Gymnobela isogonia is a species of sea snail, a marine gastropod mollusk in the family Raphitomidae.

==Description==
The length of the shell attains 13 mm, its diameter 7.7 mm.

(Original description) The short, stout, biconic shell is white or subtranslucent with a yellowish periostracum. The apical whorls are much eroded, indicating for the whole shell six or more whorls. The suture is appressed; the whorl in front of it steeply descends to a very strong keel at the shoulder, behind which it is slightly excavated. This area is spirally sculptured with numerous, very fine, close-set threads, one of which, two-thirds of the way to the keel, is more prominent than the others. These are crossed by numerous rather irregular low sharp ridges strongest near the keel, which they nodulate more or less, especially on the earlier whorls, and, fading out toward the suture, faintly reticulating the spirals.

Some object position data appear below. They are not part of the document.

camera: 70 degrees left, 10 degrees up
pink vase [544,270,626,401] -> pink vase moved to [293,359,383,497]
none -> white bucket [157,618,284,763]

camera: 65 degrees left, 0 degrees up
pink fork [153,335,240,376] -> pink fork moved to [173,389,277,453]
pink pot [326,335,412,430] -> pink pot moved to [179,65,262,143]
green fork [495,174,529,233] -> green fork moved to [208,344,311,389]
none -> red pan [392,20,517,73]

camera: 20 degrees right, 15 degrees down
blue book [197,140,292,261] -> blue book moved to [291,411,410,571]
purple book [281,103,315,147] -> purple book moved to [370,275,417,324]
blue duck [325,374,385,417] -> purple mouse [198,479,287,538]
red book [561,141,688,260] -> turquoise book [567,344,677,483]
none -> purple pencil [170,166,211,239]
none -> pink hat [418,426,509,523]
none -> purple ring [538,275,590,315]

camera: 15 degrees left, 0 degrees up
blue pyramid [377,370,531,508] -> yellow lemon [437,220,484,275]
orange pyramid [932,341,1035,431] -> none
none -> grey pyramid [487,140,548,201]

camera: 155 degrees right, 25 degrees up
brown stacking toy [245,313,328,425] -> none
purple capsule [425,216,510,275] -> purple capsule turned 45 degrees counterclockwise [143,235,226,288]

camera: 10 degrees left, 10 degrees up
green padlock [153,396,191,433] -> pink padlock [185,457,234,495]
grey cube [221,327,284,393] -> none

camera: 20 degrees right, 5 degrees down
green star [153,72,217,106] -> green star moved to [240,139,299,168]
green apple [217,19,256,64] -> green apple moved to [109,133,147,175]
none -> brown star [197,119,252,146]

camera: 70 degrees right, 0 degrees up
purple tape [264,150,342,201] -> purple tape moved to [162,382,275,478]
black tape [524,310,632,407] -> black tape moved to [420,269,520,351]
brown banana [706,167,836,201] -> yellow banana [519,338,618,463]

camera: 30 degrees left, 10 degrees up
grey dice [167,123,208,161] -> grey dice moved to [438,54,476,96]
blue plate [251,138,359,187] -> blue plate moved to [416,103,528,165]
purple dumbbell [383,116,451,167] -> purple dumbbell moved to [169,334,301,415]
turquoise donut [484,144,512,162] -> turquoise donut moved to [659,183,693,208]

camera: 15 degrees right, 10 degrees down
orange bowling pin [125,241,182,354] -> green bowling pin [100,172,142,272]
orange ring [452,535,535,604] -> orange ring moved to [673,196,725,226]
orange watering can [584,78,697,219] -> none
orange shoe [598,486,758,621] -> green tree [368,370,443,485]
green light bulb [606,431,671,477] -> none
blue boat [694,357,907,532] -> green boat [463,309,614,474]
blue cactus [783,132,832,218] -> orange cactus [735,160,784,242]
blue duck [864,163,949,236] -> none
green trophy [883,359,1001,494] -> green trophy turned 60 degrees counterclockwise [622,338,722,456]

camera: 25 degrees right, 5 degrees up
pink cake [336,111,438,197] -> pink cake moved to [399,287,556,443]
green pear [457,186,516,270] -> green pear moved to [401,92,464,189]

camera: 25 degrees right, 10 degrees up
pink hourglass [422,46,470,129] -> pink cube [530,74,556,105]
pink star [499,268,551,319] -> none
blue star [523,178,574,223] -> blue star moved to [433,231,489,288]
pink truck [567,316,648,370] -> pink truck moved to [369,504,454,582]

The keel is high, sharply compressed below, with a rounded edge. The whorl in front of it is spirally sculptured with numerous flat low ridges with
narrower channelled interspaces. The ridges are crossed by fine sharp lines of growth and occasional faint vertical folds, low and obsolete except near their beginning in front of the keel. The body is polished, with the sculpture erased. The outer lip is angulated and notched by the keel, thin, sharp, simple. The columella is short, white, with a faint brown band around it. The anterior portion is acute, and obliquely truncate. The siphonal canal is short and slightly recurved.

==Distribution==
This marine species occurs in the Gulf of Panama.